Senate seen as 'rubbish dump'


Syed Husin said the constitutional allocation of half the seats in the Senate to distinguished members of the professions was wise because "you need the knowledge and experience of these experts on a gamut of issues that affect the well-being of the people."

"Society needs the disinterested interested professional as much as it needs the necessarily partisan politician," opined the long-time academician-cum-politician.
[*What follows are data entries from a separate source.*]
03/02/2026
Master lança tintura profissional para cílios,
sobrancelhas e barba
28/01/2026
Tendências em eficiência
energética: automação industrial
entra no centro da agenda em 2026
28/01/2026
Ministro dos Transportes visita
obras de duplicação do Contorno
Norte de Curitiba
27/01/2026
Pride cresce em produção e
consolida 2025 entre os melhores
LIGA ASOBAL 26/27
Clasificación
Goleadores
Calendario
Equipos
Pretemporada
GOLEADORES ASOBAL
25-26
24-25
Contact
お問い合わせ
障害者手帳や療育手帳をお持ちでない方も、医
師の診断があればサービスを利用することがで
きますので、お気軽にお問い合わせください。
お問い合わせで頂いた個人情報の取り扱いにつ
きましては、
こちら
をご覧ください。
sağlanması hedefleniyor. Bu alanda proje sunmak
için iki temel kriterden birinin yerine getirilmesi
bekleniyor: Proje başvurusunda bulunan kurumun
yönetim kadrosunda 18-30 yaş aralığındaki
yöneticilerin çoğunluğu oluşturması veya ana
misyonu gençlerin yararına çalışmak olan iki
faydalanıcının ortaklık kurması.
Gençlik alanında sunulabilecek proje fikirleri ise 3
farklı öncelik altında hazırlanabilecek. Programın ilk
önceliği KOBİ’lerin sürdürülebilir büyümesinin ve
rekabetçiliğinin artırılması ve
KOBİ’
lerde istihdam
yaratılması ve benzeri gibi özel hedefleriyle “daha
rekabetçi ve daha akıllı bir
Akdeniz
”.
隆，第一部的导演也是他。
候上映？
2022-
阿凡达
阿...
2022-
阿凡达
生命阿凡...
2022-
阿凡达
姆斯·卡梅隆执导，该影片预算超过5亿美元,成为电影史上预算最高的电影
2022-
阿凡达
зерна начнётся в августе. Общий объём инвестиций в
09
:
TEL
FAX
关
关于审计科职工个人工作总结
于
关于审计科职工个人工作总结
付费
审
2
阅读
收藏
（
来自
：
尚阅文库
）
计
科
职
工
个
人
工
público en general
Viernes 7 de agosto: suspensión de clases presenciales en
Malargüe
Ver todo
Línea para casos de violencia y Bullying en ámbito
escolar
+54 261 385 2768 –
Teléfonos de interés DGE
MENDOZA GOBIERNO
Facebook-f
NONESyed Husin defined the ‘disinterested interested professional' as someone who will give an opinion on a matter on which he or she has gained expertise in a way that is unaffected by the taint of his or her pecuniary interest.

"The more abundantly available is this type of opinion to a society, the more civilised is that society reckoned to be because the objective perception of value is the mark of civilised society," he argued.

"That is why, I think, the constitution accorded almost half the seats in the Senate to people of distinction in the professions but the allocation has been perverted for the use of political hacks, apple polishers and hangers-on.

"Hence the popular perception of the Senate as a rubbish dump and a rubber stamp," remarked Syed Husin.

"It was constitutionally not configured to be that way," he sighed.